**WORK ORDER:** Extract the text of every entry below exactly; leave images out.

**Stored data entries:**
* * * * * * * * *

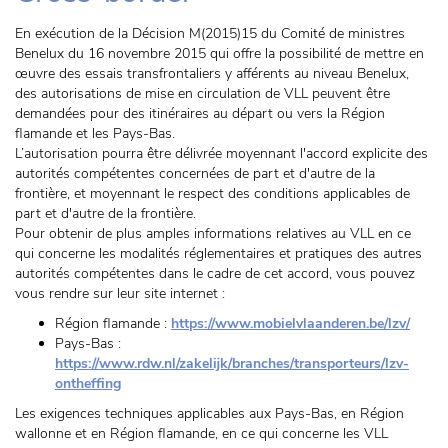
En exécution de la Décision M(2015)15 du Comité de ministres
Benelux du 16 novembre 2015 qui offre la possibilité de mettre en
œuvre des essais transfrontaliers y afférents au niveau Benelux,
des autorisations de mise en circulation de VLL peuvent être
demandées pour des itinéraires au départ ou vers la Région
flamande et les Pays-Bas.
L’autorisation pourra être délivrée moyennant l'accord explicite des
autorités compétentes concernées de part et d'autre de la
frontière, et moyennant le respect des conditions applicables de
part et d'autre de la frontière.
Pour obtenir de plus amples informations relatives au VLL en ce
qui concerne les modalités réglementaires et pratiques des autres
autorités compétentes dans le cadre de cet accord, vous pouvez
vous rendre sur leur site internet :
Région flamande :
https://www.mobielvlaanderen.be/lzv/
Pays-Bas :
https://www.rdw.nl/zakelijk/branches/transporteurs/lzv-
ontheffing
Les exigences techniques applicables aux Pays-Bas, en Région
wallonne et en Région flamande, en ce qui concerne les VLL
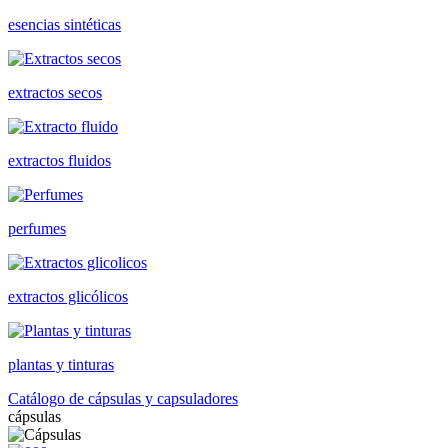
esencias sintéticas
extractos secos
extractos fluidos
perfumes
extractos glicólicos
plantas y tinturas
Catálogo de cápsulas y capsuladores
cápsulas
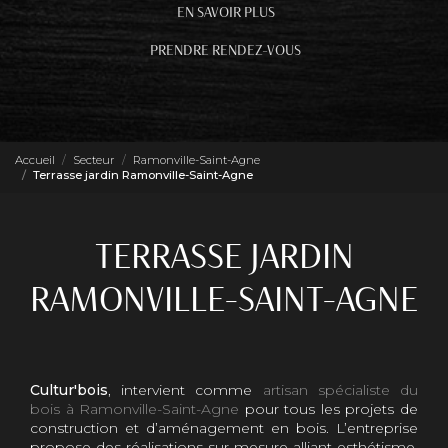
EN SAVOIR PLUS
PRENDRE RENDEZ-VOUS
Accueil
Secteur
Ramonville-Saint-Agne
Terrasse jardin Ramonville-Saint-Agne
TERRASSE JARDIN
RAMONVILLE-SAINT-AGNE
Cultur'bois
, intervient comme
artisan spécialiste du
bois à Ramonville-Saint-Agne
pour tous les projets de
construction et d’aménagement en bois. L’entreprise
propose des réalisations sur mesure alliant esthétisme,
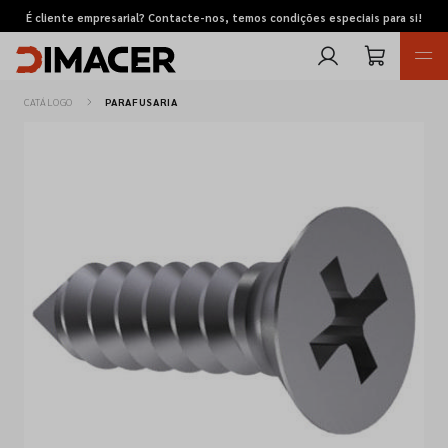
É cliente empresarial? Contacte-nos, temos condições especiais para si!
CATÁLOGO
PARAFUSARIA
Retomas
Pedidos de cotação
Marcas
Favoritos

* * * * * * * * *

**SOLUTION TO THE EXERCISE:**
En exécution de la Décision M(2015)15 du Comité de ministres
Benelux du 16 novembre 2015 qui offre la possibilité de mettre en
œuvre des essais transfrontaliers y afférents au niveau Benelux,
des autorisations de mise en circulation de VLL peuvent être
demandées pour des itinéraires au départ ou vers la Région
flamande et les Pays-Bas.
L’autorisation pourra être délivrée moyennant l'accord explicite des
autorités compétentes concernées de part et d'autre de la
frontière, et moyennant le respect des conditions applicables de
part et d'autre de la frontière.
Pour obtenir de plus amples informations relatives au VLL en ce
qui concerne les modalités réglementaires et pratiques des autres
autorités compétentes dans le cadre de cet accord, vous pouvez
vous rendre sur leur site internet :
Région flamande :
https://www.mobielvlaanderen.be/lzv/
Pays-Bas :
https://www.rdw.nl/zakelijk/branches/transporteurs/lzv-
ontheffing
Les exigences techniques applicables aux Pays-Bas, en Région
wallonne et en Région flamande, en ce qui concerne les VLL
esencias sintéticas
extractos secos
extractos fluidos
perfumes
extractos glicólicos
plantas y tinturas
Catálogo de cápsulas y capsuladores
cápsulas
EN SAVOIR PLUS
PRENDRE RENDEZ-VOUS
Accueil
Secteur
Ramonville-Saint-Agne
Terrasse jardin Ramonville-Saint-Agne
TERRASSE JARDIN
RAMONVILLE-SAINT-AGNE
Cultur'bois
, intervient comme
artisan spécialiste du
bois à Ramonville-Saint-Agne
pour tous les projets de
construction et d’aménagement en bois. L’entreprise
propose des réalisations sur mesure alliant esthétisme,
É cliente empresarial? Contacte-nos, temos condições especiais para si!
CATÁLOGO
PARAFUSARIA
Retomas
Pedidos de cotação
Marcas
Favoritos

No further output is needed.